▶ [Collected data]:
[Start of section]

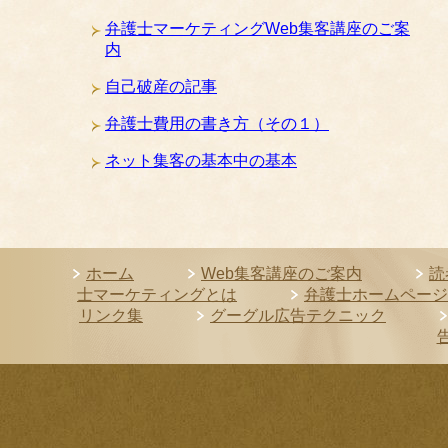
弁護士マーケティングWeb集客講座のご案
内
自己破産の記事
弁護士費用の書き方（その１）
ネット集客の基本中の基本
ホーム
Web集客講座のご案内
読
士マーケティングとは
弁護士ホームページ
リンク集
グーグル広告テクニック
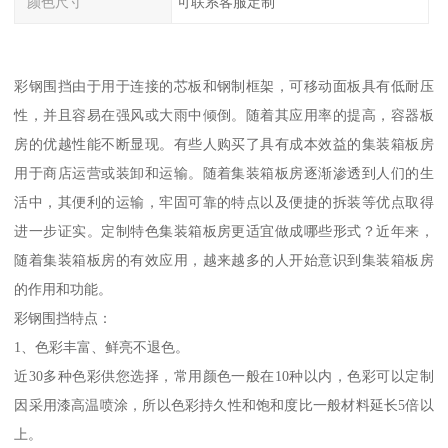
颜色尺寸
可联系客服定制
彩钢围挡由于用于连接的芯板和钢制框架，可移动面板具有低耐压
性，并且容易在强风或大雨中倾倒。随着其应用率的提高，容器板
房的优越性能不断显现。有些人购买了具有成本效益的集装箱板房
用于商店运营或装卸和运输。随着集装箱板房逐渐渗透到人们的生
活中，其便利的运输，牢固可靠的特点以及便捷的拆装等优点取得
进一步证实。定制特色集装箱板房更适宜做成哪些形式？近年来，
随着集装箱板房的有效应用，越来越多的人开始意识到集装箱板房
的作用和功能。
彩钢围挡特点：
1、色彩丰富、鲜亮不退色。
近30多种色彩供您选择，常用颜色一般在10种以内，色彩可以定制
因采用漆高温喷涂，所以色彩持久性和饱和度比一般材料延长5倍以
上。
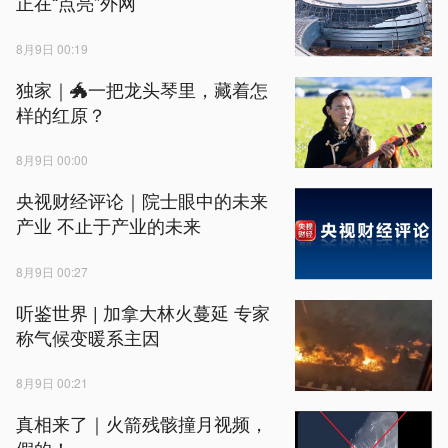
正在“点亮”外网
8月9日 00:19
独家｜🐲一把龙头琴里，藏着怎
样的红原？
8月9日 00:00
央视财经评论｜院士眼中的未来
产业 不止于产业的未来
8月9日 00:27
听鉴世界 | 加拿大林火蔓延 专家
称气候变暖系主因
8月9日 00:21
真相来了｜火箭残骸撞月视频，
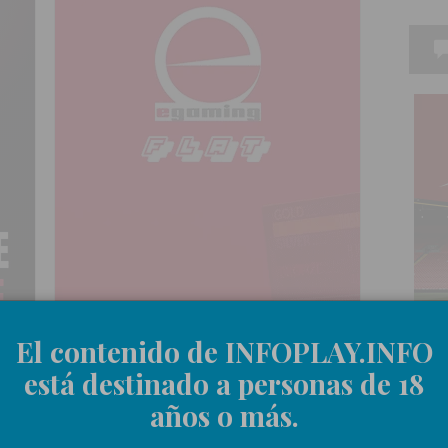
El contenido de INFOPLAY.INFO
está destinado a personas de 18
años o más.
ÚL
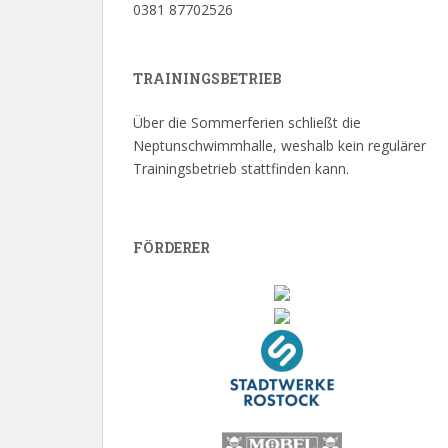
0381 87702526
TRAININGSBETRIEB
Über die Sommerferien schließt die
Neptunschwimmhalle, weshalb kein regulärer
Trainingsbetrieb stattfinden kann.
FÖRDERER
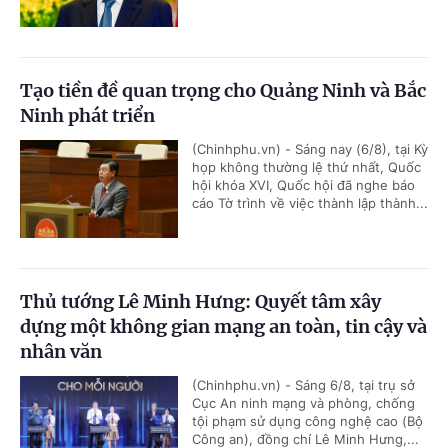
Tạo tiền đề quan trọng cho Quảng Ninh và Bắc
Ninh phát triển
(Chinhphu.vn) - Sáng nay (6/8), tại Kỳ
họp không thường lệ thứ nhất, Quốc
hội khóa XVI, Quốc hội đã nghe báo
cáo Tờ trình về việc thành lập thành...
Thủ tướng Lê Minh Hưng: Quyết tâm xây
dựng một không gian mạng an toàn, tin cậy và
nhân văn
(Chinhphu.vn) - Sáng 6/8, tại trụ sở
Cục An ninh mạng và phòng, chống
tội phạm sử dụng công nghệ cao (Bộ
Công an), đồng chí Lê Minh Hưng,...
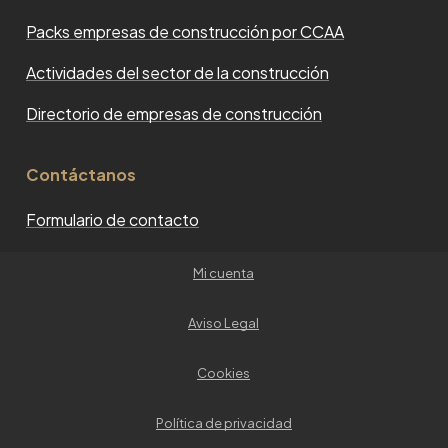
Packs empresas de construcción por CCAA
Actividades del sector de la construcción
Directorio de empresas de construcción
Contáctanos
Formulario de contacto
Mi cuenta
Aviso Legal
Cookies
Política de privacidad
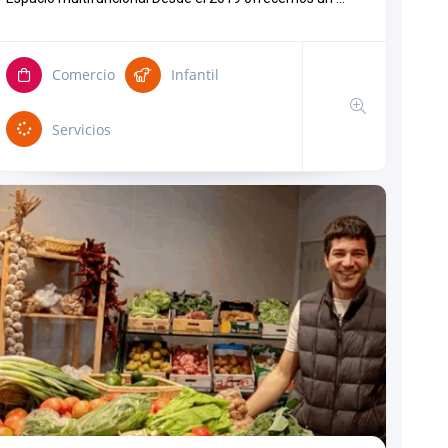
Comercio
Infantil
Servicios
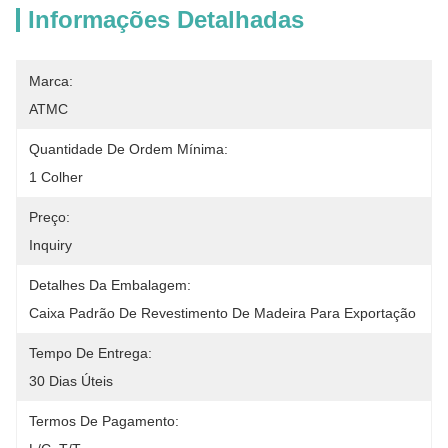
Informações Detalhadas
Marca:
ATMC
Quantidade De Ordem Mínima:
1 Colher
Preço:
Inquiry
Detalhes Da Embalagem:
Caixa Padrão De Revestimento De Madeira Para Exportação
Tempo De Entrega:
30 Dias Úteis
Termos De Pagamento:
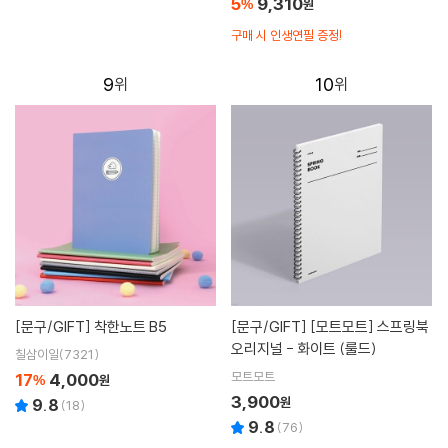
5
9,310
%
원
구매 시 인생연필 증정!
9
10
[문구/GIFT]
착한노트 B5
[문구/GIFT]
[모트모트] 스프링북
오리지널 - 화이트 (룰드)
칠삼이일(7321)
모트모트
17
4,000
%
원
3,900
원
9.8
(
18
)
9.8
(
76
)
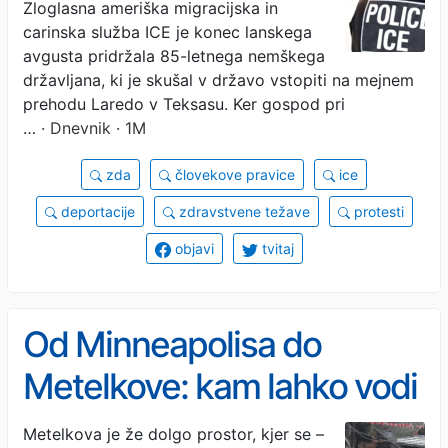
Zloglasna ameriška migracijska in
pridržanju
carinska služba ICE je konec lanskega
avgusta pridržala 85-letnega nemškega
državljana, ki je skušal v državo vstopiti na mejnem
prehodu Laredo v Teksasu. Ker gospod pri
…
· Dnevnik · 1M
zda
človekove pravice
ice
deportacije
zdravstvene težave
protesti
objavi
tvitaj
Od Minneapolisa do
Metelkove: kam lahko vodi
normalizacija represije?
Metelkova je že dolgo prostor, kjer se –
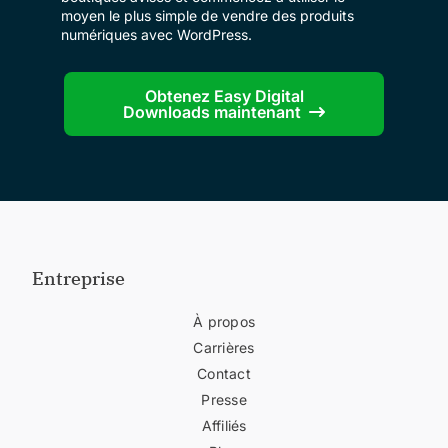
moyen le plus simple de vendre des produits
numériques avec WordPress.
Obtenez Easy Digital
Downloads maintenant
Entreprise
À propos
Carrières
Contact
Presse
Affiliés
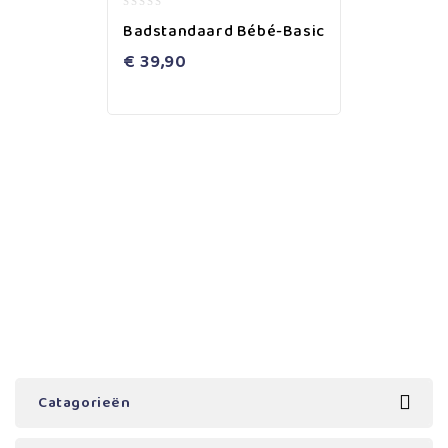
0
Badstandaard Bébé-Basic
out
of
€
39,90
5
Catagorieën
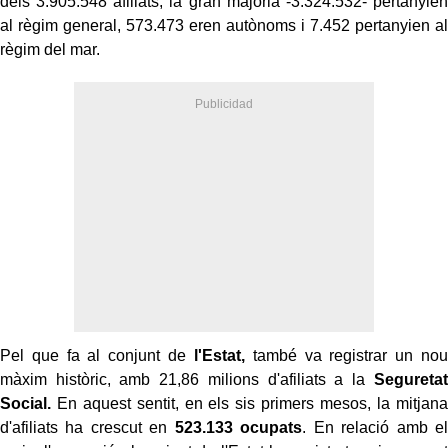
dels 3.905.548 afiliats, la gran majoria -3.324.532- pertanyien
al règim general, 573.473 eren autònoms i 7.452 pertanyien al
règim del mar.
Pel que fa al conjunt de
l'Estat,
també va registrar un nou
màxim històric, amb 21,86 milions d'afiliats a la
Seguretat
Social.
En aquest sentit, en els sis primers mesos, la mitjana
d'afiliats ha crescut en
523.133 ocupats
. En relació amb el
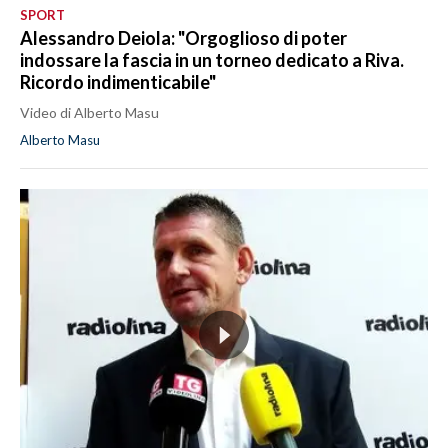
SPORT
Alessandro Deiola: "Orgoglioso di poter
indossare la fascia in un torneo dedicato a Riva.
Ricordo indimenticabile"
Video di Alberto Masu
Alberto Masu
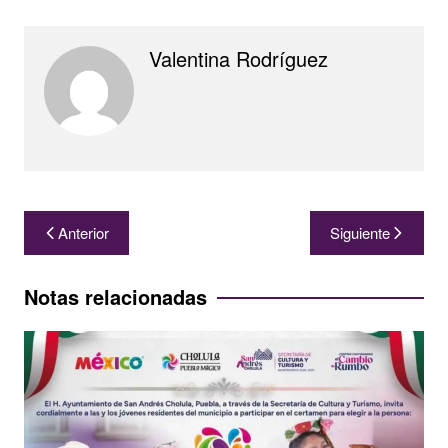
Valentina Rodríguez
Navegación
Anterior
Siguiente
de
entradas
Notas relacionadas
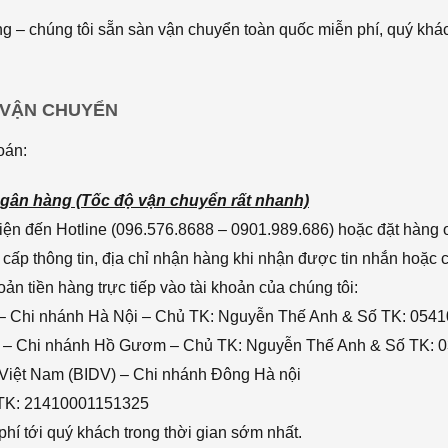
 – chúng tôi sẵn sàn vận chuyển toàn quốc miễn phí, quý khác
 VẬN CHUYỂN
oán:
gân hàng (Tốc độ vận chuyển rất nhanh)
ện đến Hotline (096.576.8688 – 0901.989.686) hoặc đặt hàng o
cấp thông tin, địa chỉ nhận hàng khi nhận được tin nhắn hoặc
n tiền hàng trực tiếp vào tài khoản của chúng tôi:
– Chi nhánh Hà Nội – Chủ TK: Nguyễn Thế Anh & Số TK: 054
 – Chi nhánh Hồ Gươm – Chủ TK: Nguyễn Thế Anh & Số TK: 
 Việt Nam (BIDV) – Chi nhánh Đông Hà nội
 TK: 21410001151325
hí tới quý khách trong thời gian sớm nhất.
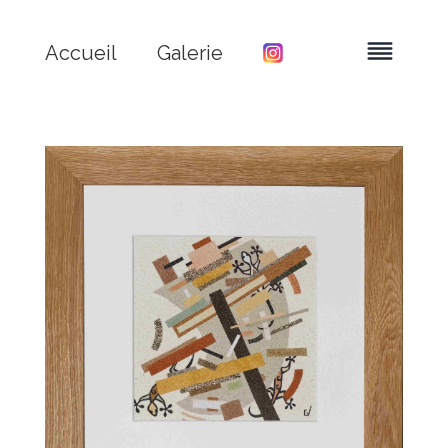
Accueil
Galerie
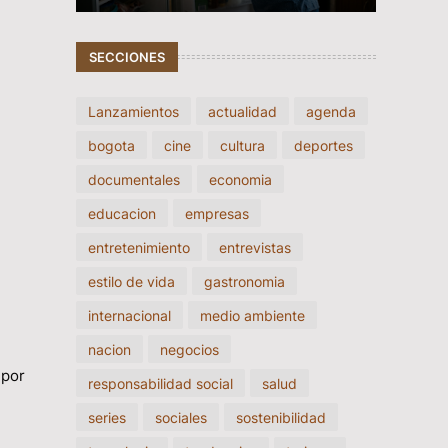
SECCIONES
Lanzamientos
actualidad
agenda
bogota
cine
cultura
deportes
documentales
economia
educacion
empresas
entretenimiento
entrevistas
estilo de vida
gastronomia
internacional
medio ambiente
nacion
negocios
 por
responsabilidad social
salud
series
sociales
sostenibilidad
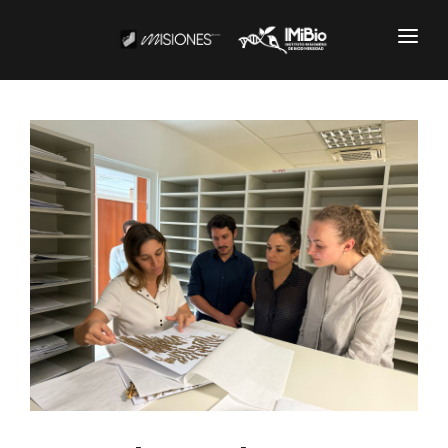
Institucional
CARTOGRAFÍA
DOCUMENTOS INSTITUCIONALES
EL IMIBIO
NOTICIAS
Productos y Servicios
RESGUARDO DE COLECCIONES
BIOBANCO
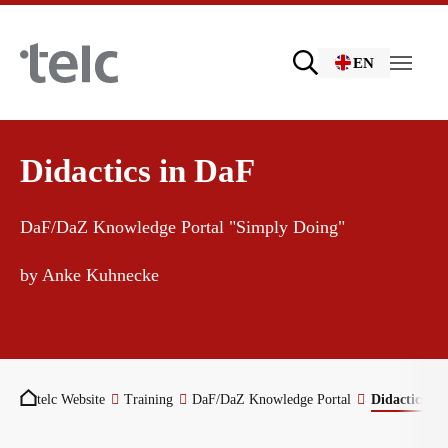
Skip to main content
EN
Language examinations
Didactics in DaF
DaF/DaZ Knowledge Portal "Simply Doing"
Certificate examinations
Teaching materials
by Anke Kuhnecke
telc Remote Tests
German for integration
Training
You are here:
telc Prüfungen in Bad Homburg
General German
Training programme
telc Website
Training
DaF/DaZ Knowledge Portal
Didactics in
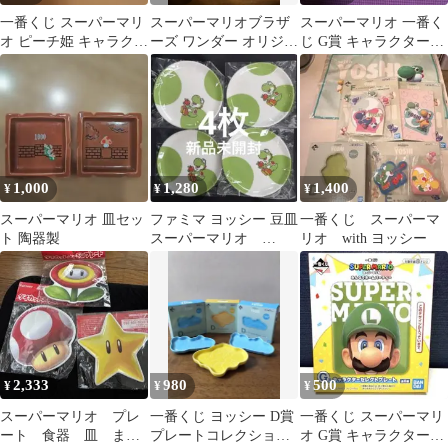
一番くじ スーパーマリ
スーパーマリオブラザ
スーパーマリオ 一番く
オ ピーチ姫 キャラクタ
ーズ ワンダー オリジナ
じ G賞 キャラクターセ
ーセレクトプレート
ル強化ガラスプレート
レクトプレート 3種
1,000
1,280
1,400
¥
¥
¥
スーパーマリオ 皿セッ
ファミマ ヨッシー 豆皿
一番くじ スーパーマ
ト 陶器製
スーパーマリオ
リオ with ヨッシー
Nintendo 4枚 一番く
じ 皿
2,333
980
500
¥
¥
¥
スーパーマリオ プレ
一番くじ ヨッシー D賞
一番くじ スーパーマリ
ート 食器 皿 まと
プレートコレクション
オ G賞 キャラクターセ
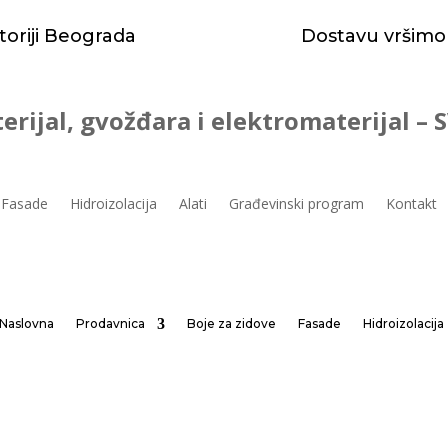
toriji Beograda
Dostavu vršimo
erijal, gvožđara i elektromaterijal –
Fasade
Hidroizolacija
Alati
Građevinski program
Kontakt
Naslovna
Prodavnica
Boje za zidove
Fasade
Hidroizolacija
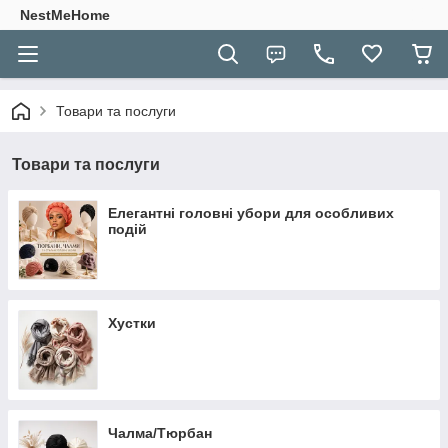
NestMeHome
Товари та послуги
Товари та послуги
Елегантні головні убори для особливих
подій
Хустки
Чалма/Тюрбан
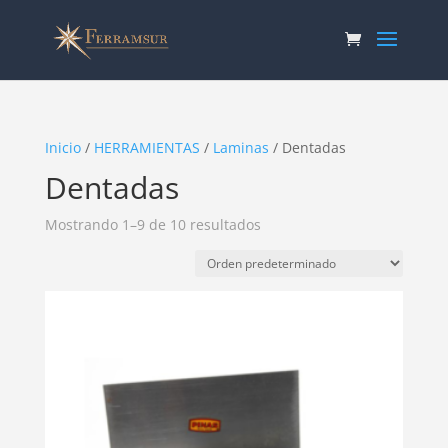
Inicio
/
HERRAMIENTAS
/
Laminas
/ Dentadas
Dentadas
Mostrando 1–9 de 10 resultados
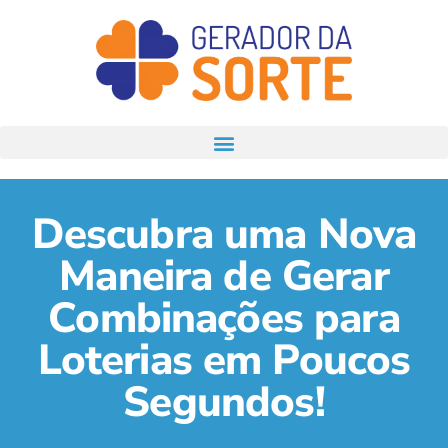
Descubra uma Nova
Maneira de Gerar
Combinações para
Loterias em Poucos
Segundos!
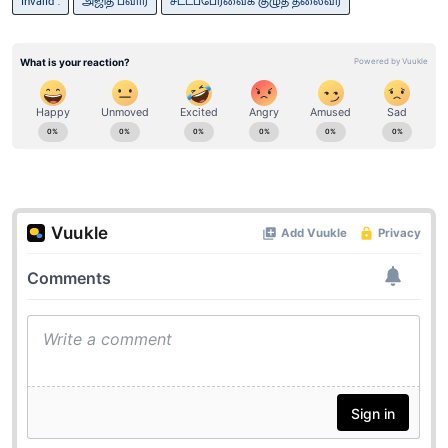
invalid“.
அஜித் பவார்
சட்டப்பேரவைக் குழுத் தலைவர்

[End of section]

▶ [EXERCISE DIRECTIONS]: Your answer must be a single number, the count of lines in the data that hold the string "nhánh".

▶ [EXPECTED ANSWER]: 3